* _What is being asked_: All that should be output is the block of lines below from the line with "50: (340, 263)" to the line with "97: (290, 313)", both included, exactly as written.

-- Records follows --

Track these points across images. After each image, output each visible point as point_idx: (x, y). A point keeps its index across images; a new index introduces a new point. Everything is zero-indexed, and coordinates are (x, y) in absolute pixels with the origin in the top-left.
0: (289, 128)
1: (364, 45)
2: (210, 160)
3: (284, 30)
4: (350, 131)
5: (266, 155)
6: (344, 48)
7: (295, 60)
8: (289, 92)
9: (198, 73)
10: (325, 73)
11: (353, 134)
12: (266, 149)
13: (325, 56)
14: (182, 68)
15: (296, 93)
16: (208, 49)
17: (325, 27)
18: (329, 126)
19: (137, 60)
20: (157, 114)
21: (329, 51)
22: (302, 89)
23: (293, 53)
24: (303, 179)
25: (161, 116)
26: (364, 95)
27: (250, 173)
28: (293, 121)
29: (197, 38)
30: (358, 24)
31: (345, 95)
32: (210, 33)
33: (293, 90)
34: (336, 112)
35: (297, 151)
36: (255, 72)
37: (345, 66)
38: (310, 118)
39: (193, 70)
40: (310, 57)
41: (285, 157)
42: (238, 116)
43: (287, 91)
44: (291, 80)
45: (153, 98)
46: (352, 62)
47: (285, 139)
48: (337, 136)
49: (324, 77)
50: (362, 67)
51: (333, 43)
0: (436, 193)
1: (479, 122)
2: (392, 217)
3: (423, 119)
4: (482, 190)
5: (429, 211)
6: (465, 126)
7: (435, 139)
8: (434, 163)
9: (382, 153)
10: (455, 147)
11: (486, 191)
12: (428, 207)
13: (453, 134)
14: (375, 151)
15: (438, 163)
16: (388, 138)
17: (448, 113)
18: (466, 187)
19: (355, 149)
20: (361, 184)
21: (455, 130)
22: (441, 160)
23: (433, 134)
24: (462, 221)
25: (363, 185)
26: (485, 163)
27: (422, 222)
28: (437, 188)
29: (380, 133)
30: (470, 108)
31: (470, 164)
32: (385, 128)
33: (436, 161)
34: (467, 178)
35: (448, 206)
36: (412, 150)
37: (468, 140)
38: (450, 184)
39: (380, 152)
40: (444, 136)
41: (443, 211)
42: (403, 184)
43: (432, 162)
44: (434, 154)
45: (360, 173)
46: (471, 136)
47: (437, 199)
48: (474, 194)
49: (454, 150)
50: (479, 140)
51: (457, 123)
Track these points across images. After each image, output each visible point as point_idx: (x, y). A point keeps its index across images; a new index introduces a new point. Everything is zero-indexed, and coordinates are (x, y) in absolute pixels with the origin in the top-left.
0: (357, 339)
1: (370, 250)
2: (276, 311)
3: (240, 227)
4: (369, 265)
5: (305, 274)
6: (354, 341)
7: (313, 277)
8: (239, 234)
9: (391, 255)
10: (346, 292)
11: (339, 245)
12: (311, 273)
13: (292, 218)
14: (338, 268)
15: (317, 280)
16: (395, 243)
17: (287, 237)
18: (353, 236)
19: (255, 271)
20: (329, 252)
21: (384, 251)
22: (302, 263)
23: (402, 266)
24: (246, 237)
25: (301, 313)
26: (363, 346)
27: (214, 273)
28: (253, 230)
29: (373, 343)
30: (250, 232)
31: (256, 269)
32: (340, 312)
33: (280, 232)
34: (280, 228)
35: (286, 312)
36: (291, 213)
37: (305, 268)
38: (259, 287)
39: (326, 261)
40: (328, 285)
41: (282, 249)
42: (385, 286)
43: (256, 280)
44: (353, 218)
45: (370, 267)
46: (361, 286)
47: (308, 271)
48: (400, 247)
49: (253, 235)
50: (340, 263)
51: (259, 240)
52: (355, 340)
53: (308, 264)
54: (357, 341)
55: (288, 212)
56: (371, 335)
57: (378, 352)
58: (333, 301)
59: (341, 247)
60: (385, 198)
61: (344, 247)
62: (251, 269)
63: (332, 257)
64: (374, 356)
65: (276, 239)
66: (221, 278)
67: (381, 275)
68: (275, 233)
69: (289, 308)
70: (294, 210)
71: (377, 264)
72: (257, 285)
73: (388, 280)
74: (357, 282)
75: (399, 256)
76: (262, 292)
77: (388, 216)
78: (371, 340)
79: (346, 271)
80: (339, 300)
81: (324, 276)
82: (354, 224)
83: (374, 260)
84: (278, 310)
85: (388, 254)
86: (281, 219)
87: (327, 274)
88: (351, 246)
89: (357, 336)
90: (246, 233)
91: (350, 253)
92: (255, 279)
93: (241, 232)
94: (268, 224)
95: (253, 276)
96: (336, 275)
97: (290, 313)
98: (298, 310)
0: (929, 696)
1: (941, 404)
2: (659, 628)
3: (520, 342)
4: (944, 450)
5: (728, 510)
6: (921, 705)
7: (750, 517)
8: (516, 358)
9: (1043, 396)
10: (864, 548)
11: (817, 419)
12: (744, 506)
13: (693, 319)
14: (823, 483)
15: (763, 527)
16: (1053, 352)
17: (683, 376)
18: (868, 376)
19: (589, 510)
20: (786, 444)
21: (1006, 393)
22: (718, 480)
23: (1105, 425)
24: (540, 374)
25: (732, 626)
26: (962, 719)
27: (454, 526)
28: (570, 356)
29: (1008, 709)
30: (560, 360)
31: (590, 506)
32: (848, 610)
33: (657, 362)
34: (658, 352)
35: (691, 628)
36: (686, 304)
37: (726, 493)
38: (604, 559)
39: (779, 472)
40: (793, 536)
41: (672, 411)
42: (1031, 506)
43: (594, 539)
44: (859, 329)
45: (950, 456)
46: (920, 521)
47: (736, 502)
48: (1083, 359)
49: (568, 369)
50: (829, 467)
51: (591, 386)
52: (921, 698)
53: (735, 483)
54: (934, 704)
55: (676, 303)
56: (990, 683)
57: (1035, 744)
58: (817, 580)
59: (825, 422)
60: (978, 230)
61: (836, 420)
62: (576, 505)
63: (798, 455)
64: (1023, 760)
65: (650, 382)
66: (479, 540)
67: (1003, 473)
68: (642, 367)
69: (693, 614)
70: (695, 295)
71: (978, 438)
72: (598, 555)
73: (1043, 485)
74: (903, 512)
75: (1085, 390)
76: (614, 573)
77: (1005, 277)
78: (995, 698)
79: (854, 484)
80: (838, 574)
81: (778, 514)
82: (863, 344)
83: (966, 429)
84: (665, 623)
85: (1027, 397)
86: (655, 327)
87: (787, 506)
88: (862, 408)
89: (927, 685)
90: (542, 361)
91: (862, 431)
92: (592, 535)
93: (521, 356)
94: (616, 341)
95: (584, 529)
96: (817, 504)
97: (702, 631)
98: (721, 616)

-- Records concluded --
-- Records follows --

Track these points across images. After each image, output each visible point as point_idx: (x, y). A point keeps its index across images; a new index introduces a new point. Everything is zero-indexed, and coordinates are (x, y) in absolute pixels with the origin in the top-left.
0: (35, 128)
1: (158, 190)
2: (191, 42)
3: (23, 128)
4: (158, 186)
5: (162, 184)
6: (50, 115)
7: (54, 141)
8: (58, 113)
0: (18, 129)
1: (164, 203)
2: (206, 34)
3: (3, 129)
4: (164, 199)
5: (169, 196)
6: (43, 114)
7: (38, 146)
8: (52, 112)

-- Records concluded --

* _Answer for this exercise_:
50: (340, 263)
51: (259, 240)
52: (355, 340)
53: (308, 264)
54: (357, 341)
55: (288, 212)
56: (371, 335)
57: (378, 352)
58: (333, 301)
59: (341, 247)
60: (385, 198)
61: (344, 247)
62: (251, 269)
63: (332, 257)
64: (374, 356)
65: (276, 239)
66: (221, 278)
67: (381, 275)
68: (275, 233)
69: (289, 308)
70: (294, 210)
71: (377, 264)
72: (257, 285)
73: (388, 280)
74: (357, 282)
75: (399, 256)
76: (262, 292)
77: (388, 216)
78: (371, 340)
79: (346, 271)
80: (339, 300)
81: (324, 276)
82: (354, 224)
83: (374, 260)
84: (278, 310)
85: (388, 254)
86: (281, 219)
87: (327, 274)
88: (351, 246)
89: (357, 336)
90: (246, 233)
91: (350, 253)
92: (255, 279)
93: (241, 232)
94: (268, 224)
95: (253, 276)
96: (336, 275)
97: (290, 313)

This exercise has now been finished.